It’s not the goblins, ghouls, and ghosts that scare teachers when October draws to a close—it’s The Day After, when those trick-or-treaters show up back at school either stoked on caffeine and sugar or about to crash from the same. “Sugar rush day” is what English teacher Melanie Ontiveros calls it. Her Morrill Middle School students in San Jose, California, who’ve been up all night demanding junk food and gobbling it wholesale ever since “are going to be antsy and inattentive,’’ she adds. Strategies for dealing with a class full of juiced-up kids vary. “Some teachers will hand out leftover Tootsie Roll Pops to serve as a kind of methadone,’’ says Robert Wright, a Morrill colleague. Although he hopes for the best each November 1, Wright and others tend to put it in the same “probably going to be unproductive” category as the day before winter break and the last day of school. Some districts, such as nearby Milpitas Unified, don’t even try to educate children on Halloween Hangover Day, instead making it a teacher-training period.
Also under the heading of “too much of a good thing,” two new studies show that while preschool accelerates children’s language and math skills, preK kids left overlong in such settings suffer lingering socialization problems. “A lot of preschool staff are underpaid and overworked. After six hours, the quality of activity may get sort of petered out,” says Bruce Fuller, a University of California-Berkeley sociologist who cowrote one of the reports. The results come amid a push in the state and elsewhere to make early education universally available, and advocates of that movement were quick to pick at the studies’ faults. “What they are calling preschool is basically any kind of classroom, most of which are not very good,” notes Steven Barnett, director of the National Institute for Early Education Research at Rutgers University.
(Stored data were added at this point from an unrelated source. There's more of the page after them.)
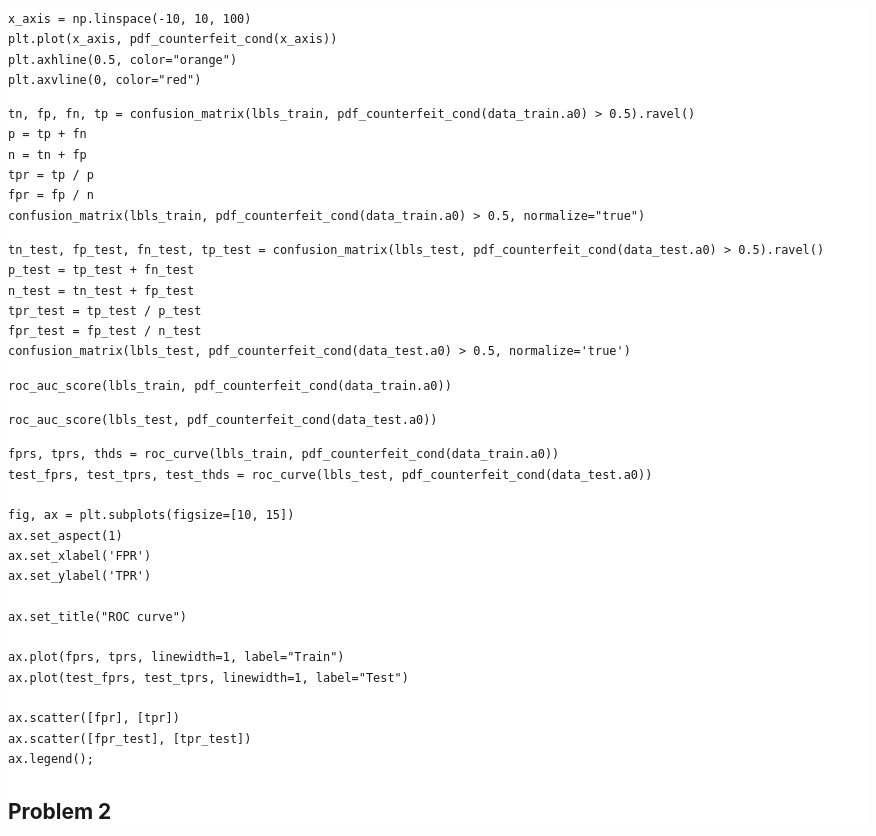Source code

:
 ```{code-cell} ipython3
x_axis = np.linspace(-10, 10, 100)
plt.plot(x_axis, pdf_counterfeit_cond(x_axis))
plt.axhline(0.5, color="orange")
plt.axvline(0, color="red")
```

```{code-cell} ipython3
tn, fp, fn, tp = confusion_matrix(lbls_train, pdf_counterfeit_cond(data_train.a0) > 0.5).ravel()
p = tp + fn
n = tn + fp
tpr = tp / p
fpr = fp / n
confusion_matrix(lbls_train, pdf_counterfeit_cond(data_train.a0) > 0.5, normalize="true")
```

```{code-cell} ipython3
tn_test, fp_test, fn_test, tp_test = confusion_matrix(lbls_test, pdf_counterfeit_cond(data_test.a0) > 0.5).ravel()
p_test = tp_test + fn_test
n_test = tn_test + fp_test
tpr_test = tp_test / p_test
fpr_test = fp_test / n_test
confusion_matrix(lbls_test, pdf_counterfeit_cond(data_test.a0) > 0.5, normalize='true')
```

```{code-cell} ipython3
roc_auc_score(lbls_train, pdf_counterfeit_cond(data_train.a0))
```

```{code-cell} ipython3
roc_auc_score(lbls_test, pdf_counterfeit_cond(data_test.a0))
```

```{code-cell} ipython3
fprs, tprs, thds = roc_curve(lbls_train, pdf_counterfeit_cond(data_train.a0))
test_fprs, test_tprs, test_thds = roc_curve(lbls_test, pdf_counterfeit_cond(data_test.a0))

fig, ax = plt.subplots(figsize=[10, 15])
ax.set_aspect(1)
ax.set_xlabel('FPR')
ax.set_ylabel('TPR')

ax.set_title("ROC curve")

ax.plot(fprs, tprs, linewidth=1, label="Train")
ax.plot(test_fprs, test_tprs, linewidth=1, label="Test")

ax.scatter([fpr], [tpr])
ax.scatter([fpr_test], [tpr_test])
ax.legend();
```

## Problem 2
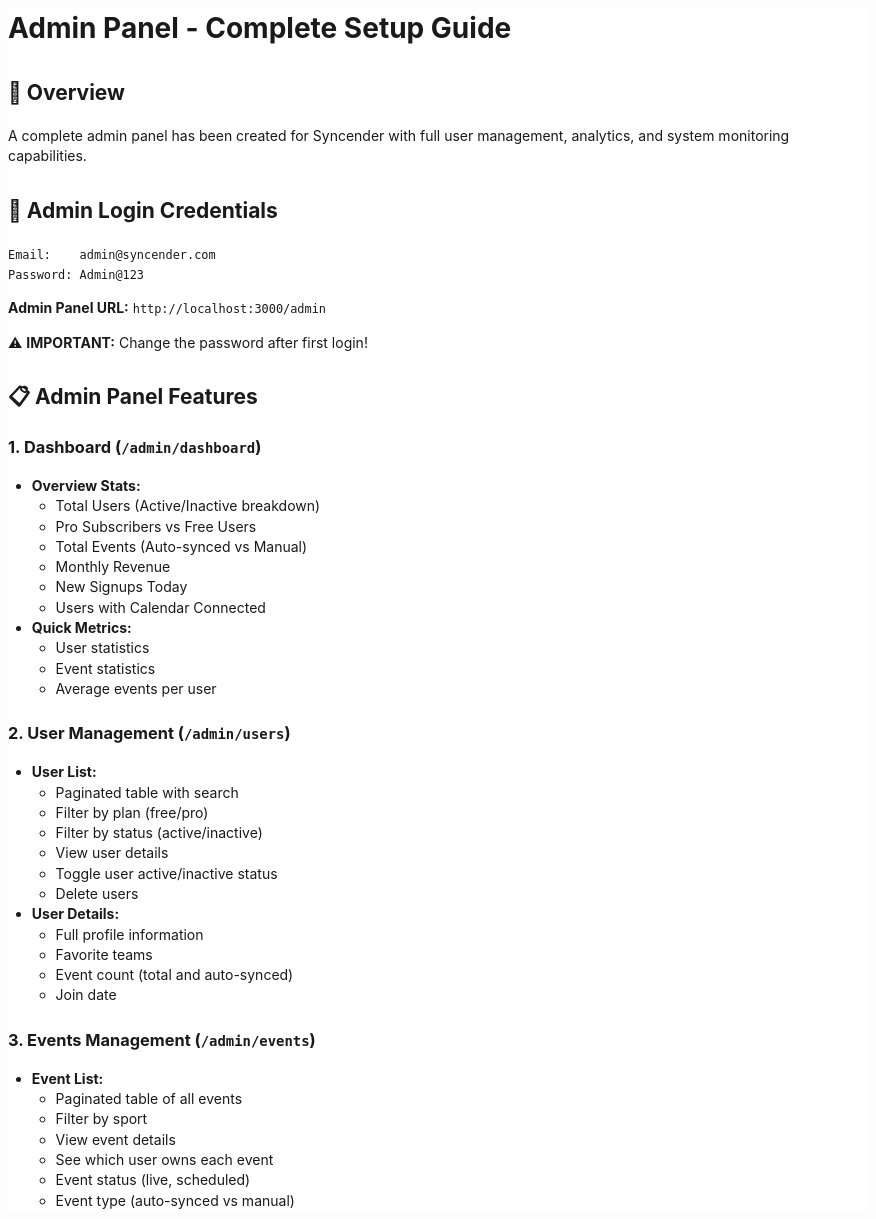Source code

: # Admin Panel - Complete Setup Guide

## 🎯 Overview
A complete admin panel has been created for Syncender with full user management, analytics, and system monitoring capabilities.

## 🔐 Admin Login Credentials

```
Email:    admin@syncender.com
Password: Admin@123
```

**Admin Panel URL:** `http://localhost:3000/admin`

⚠️ **IMPORTANT:** Change the password after first login!

## 📋 Admin Panel Features

### 1. Dashboard (`/admin/dashboard`)
- **Overview Stats:**
  - Total Users (Active/Inactive breakdown)
  - Pro Subscribers vs Free Users
  - Total Events (Auto-synced vs Manual)
  - Monthly Revenue
  - New Signups Today
  - Users with Calendar Connected
- **Quick Metrics:**
  - User statistics
  - Event statistics
  - Average events per user

### 2. User Management (`/admin/users`)
- **User List:**
  - Paginated table with search
  - Filter by plan (free/pro)
  - Filter by status (active/inactive)
  - View user details
  - Toggle user active/inactive status
  - Delete users
- **User Details:**
  - Full profile information
  - Favorite teams
  - Event count (total and auto-synced)
  - Join date

### 3. Events Management (`/admin/events`)
- **Event List:**
  - Paginated table of all events
  - Filter by sport
  - View event details
  - See which user owns each event
  - Event status (live, scheduled)
  - Event type (auto-synced vs manual)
Another study finds that parents and children both worry about what happens at school, but they’re concerned about very different things. While adults fret most about what peer pressure and bullies are doing to their kids, students are more concerned about homework and grades. According to a poll of 9- to 13-year-olds by the nonprofit KidsHealth, 36 percent of the 875 kids surveyed cited academics when asked what made them feel stressed. Notably, only 22 percent of the children said talking to a parent about their problems is something they do “a lot”—possibly because, besides school, their biggest source of stress is family.
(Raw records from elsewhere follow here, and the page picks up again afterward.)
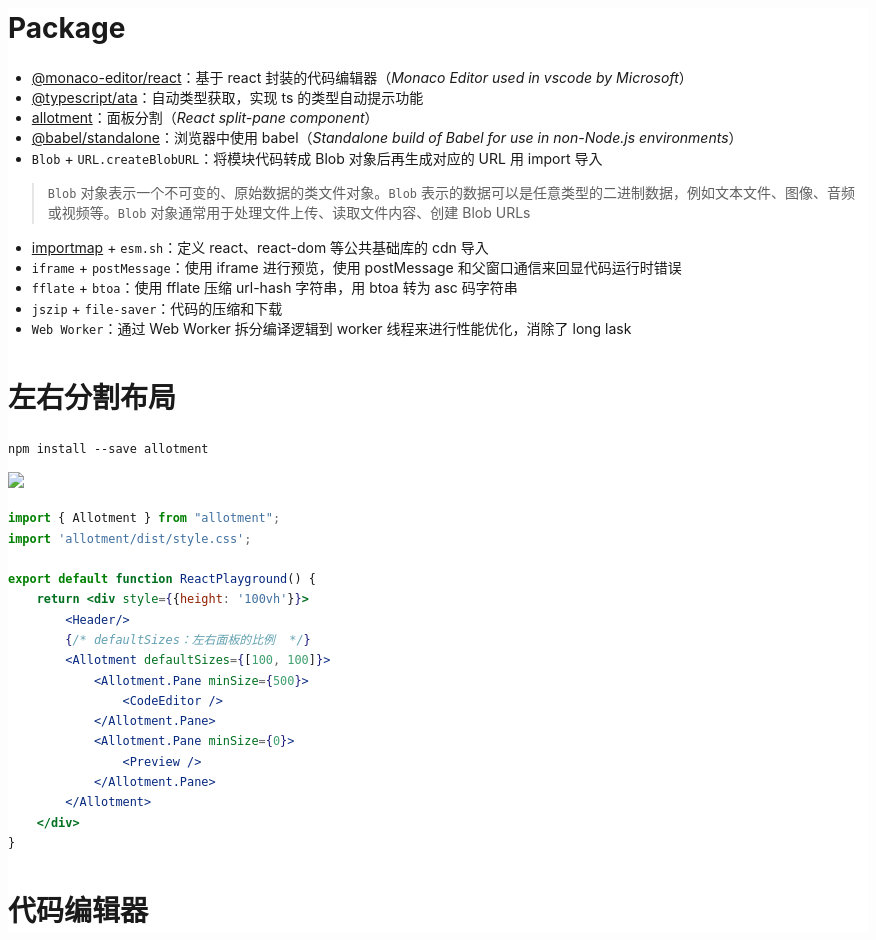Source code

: # Package

- [@monaco-editor/react](https://www.npmjs.com/package/@monaco-editor/react)：基于 react 封装的代码编辑器（*Monaco Editor used in vscode by Microsoft*）
- [@typescript/ata](https://www.npmjs.com/package/@typescript/ata)：自动类型获取，实现 ts 的类型自动提示功能
- [allotment](https://www.npmjs.com/package/allotment)：面板分割（*React split-pane component*）
- [@babel/standalone](https://www.npmjs.com/package/@babel/standalone)：浏览器中使用 babel（*Standalone build of Babel for use in non-Node.js environments*）
- `Blob` + `URL.createBlobURL`：将模块代码转成 Blob 对象后再生成对应的 URL 用 import 导入

> `Blob` 对象表示一个不可变的、原始数据的类文件对象。`Blob` 表示的数据可以是任意类型的二进制数据，例如文本文件、图像、音频或视频等。`Blob` 对象通常用于处理文件上传、读取文件内容、创建 Blob URLs

- [importmap](https://developer.mozilla.org/zh-CN/docs/Web/HTML/Element/script/type/importmap) + `esm.sh`：定义 react、react-dom 等公共基础库的 cdn 导入
- `iframe` + `postMessage`：使用 iframe 进行预览，使用 postMessage 和父窗口通信来回显代码运行时错误
- `fflate` + `btoa`：使用 fflate 压缩 url-hash 字符串，用 btoa 转为 asc 码字符串
- `jszip` + `file-saver`：代码的压缩和下载
- `Web Worker`：通过 Web Worker 拆分编译逻辑到 worker 线程来进行性能优化，消除了 long lask

# 左右分割布局

```shell
npm install --save allotment
```

<img src="https://user-images.githubusercontent.com/981531/161631194-1e24ea10-f46a-42db-bfdb-89bcfa3fc50b.gif"/>

```jsx
import { Allotment } from "allotment";
import 'allotment/dist/style.css';

export default function ReactPlayground() {
    return <div style={{height: '100vh'}}>
        <Header/>
        {/* defaultSizes：左右面板的比例  */}
        <Allotment defaultSizes={[100, 100]}>
            <Allotment.Pane minSize={500}>
                <CodeEditor />
            </Allotment.Pane>
            <Allotment.Pane minSize={0}>
                <Preview />
            </Allotment.Pane>
        </Allotment>
    </div>
}
```

# 代码编辑器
Teachers in Denver may also be feeling more stress, depending on how comfortable they are with the idea that their students’ classroom performance will help dictate their pay. With the passage of a
$25 million property tax increase this week, the Mile High City’s public school system became the largest district to adopt a form of merit pay. As of January 1, new classroom hires will be automatically enrolled in the setup, which rewards teachers not for their seniority but for professional development, student achievement, and a willingness to work in tougher schools. National teacher associations have frowned on the Denver plan, but the local affiliate worked with the district to design and promote it. Former union activist Brad Jupp, who’s worked on the plan for six years, happily drank a beer at the campaign’s victory celebration. “We’re ready,” he said. “I feel great.”
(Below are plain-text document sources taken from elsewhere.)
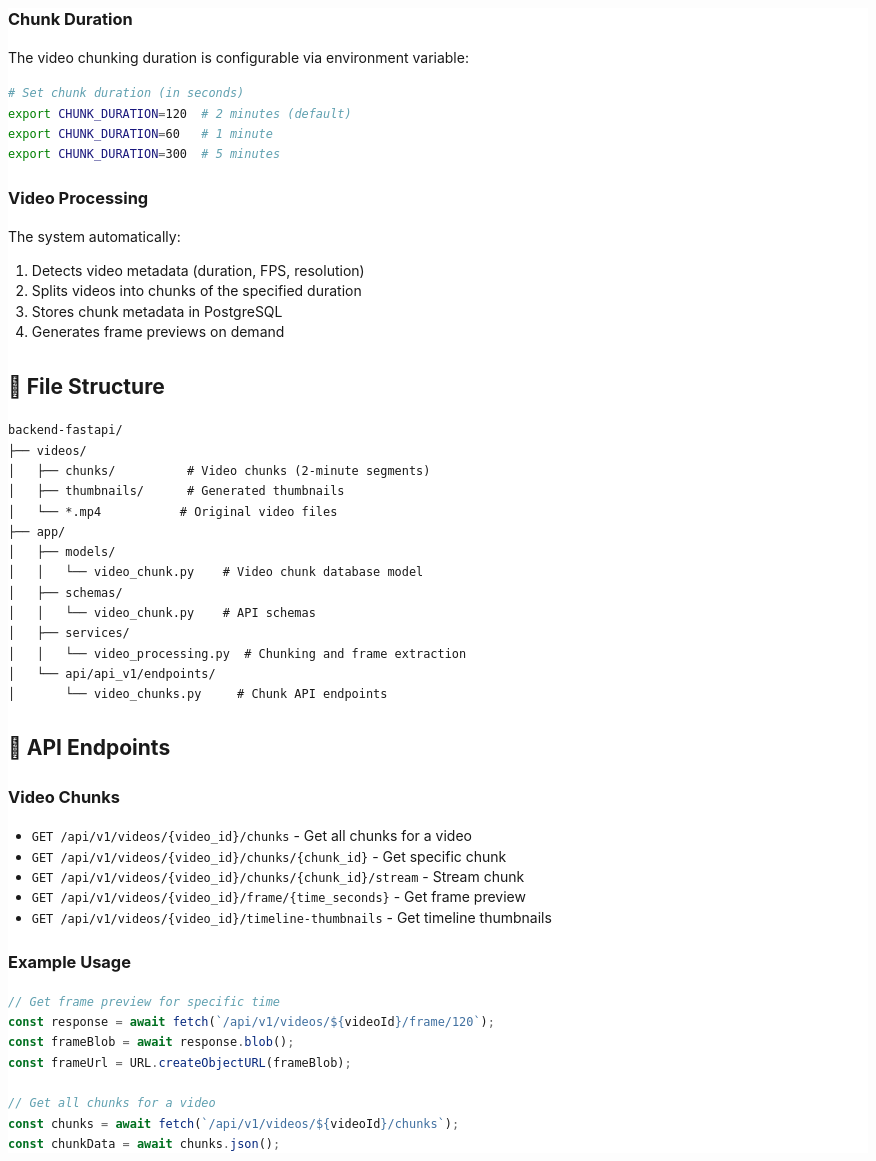 ### Chunk Duration

The video chunking duration is configurable via environment variable:

```bash
# Set chunk duration (in seconds)
export CHUNK_DURATION=120  # 2 minutes (default)
export CHUNK_DURATION=60   # 1 minute
export CHUNK_DURATION=300  # 5 minutes
```

### Video Processing

The system automatically:

1. Detects video metadata (duration, FPS, resolution)
2. Splits videos into chunks of the specified duration
3. Stores chunk metadata in PostgreSQL
4. Generates frame previews on demand

## 📁 File Structure

```
backend-fastapi/
├── videos/
│   ├── chunks/          # Video chunks (2-minute segments)
│   ├── thumbnails/      # Generated thumbnails
│   └── *.mp4           # Original video files
├── app/
│   ├── models/
│   │   └── video_chunk.py    # Video chunk database model
│   ├── schemas/
│   │   └── video_chunk.py    # API schemas
│   ├── services/
│   │   └── video_processing.py  # Chunking and frame extraction
│   └── api/api_v1/endpoints/
│       └── video_chunks.py     # Chunk API endpoints
```

## 🎯 API Endpoints

### Video Chunks

- `GET /api/v1/videos/{video_id}/chunks` - Get all chunks for a video
- `GET /api/v1/videos/{video_id}/chunks/{chunk_id}` - Get specific chunk
- `GET /api/v1/videos/{video_id}/chunks/{chunk_id}/stream` - Stream chunk
- `GET /api/v1/videos/{video_id}/frame/{time_seconds}` - Get frame preview
- `GET /api/v1/videos/{video_id}/timeline-thumbnails` - Get timeline thumbnails

### Example Usage

```javascript
// Get frame preview for specific time
const response = await fetch(`/api/v1/videos/${videoId}/frame/120`);
const frameBlob = await response.blob();
const frameUrl = URL.createObjectURL(frameBlob);

// Get all chunks for a video
const chunks = await fetch(`/api/v1/videos/${videoId}/chunks`);
const chunkData = await chunks.json();
```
The same cannot be said for those whose peculiar burden it is these days to teach—or attempt to teach—biology in Kansas. The task was ranked Number 3 on the magazine Popular Science’s 2005 list of the worst jobs in science. “The evolution debate is consuming almost everything we do,” says Brad Williamson, a 30-year science educator at Olathe East High School and a former president of the National Association of Biology Teachers. “It’s politicized the classroom. ... Students will say things like ‘My grandfather wasn’t a monkey!’ ” There’s apparently not much more support from colleagues in places where education officials aren’t debating whether “intelligent design”—the conjecture that an unnamed supernatural being dreamed up the universe—is a viable alternative to evolution. “I get calls from teachers in other states who say things like ‘You rubes!’ ” Williamson says. The job could be worse (the list ranks “manure inspector” and “human lab rat” as Numbers 2 and 1, respectively) but it says a lot that scientists consider the Kansas job seven rungs more repugnant than Number 10: “Orangutan-pee collector.”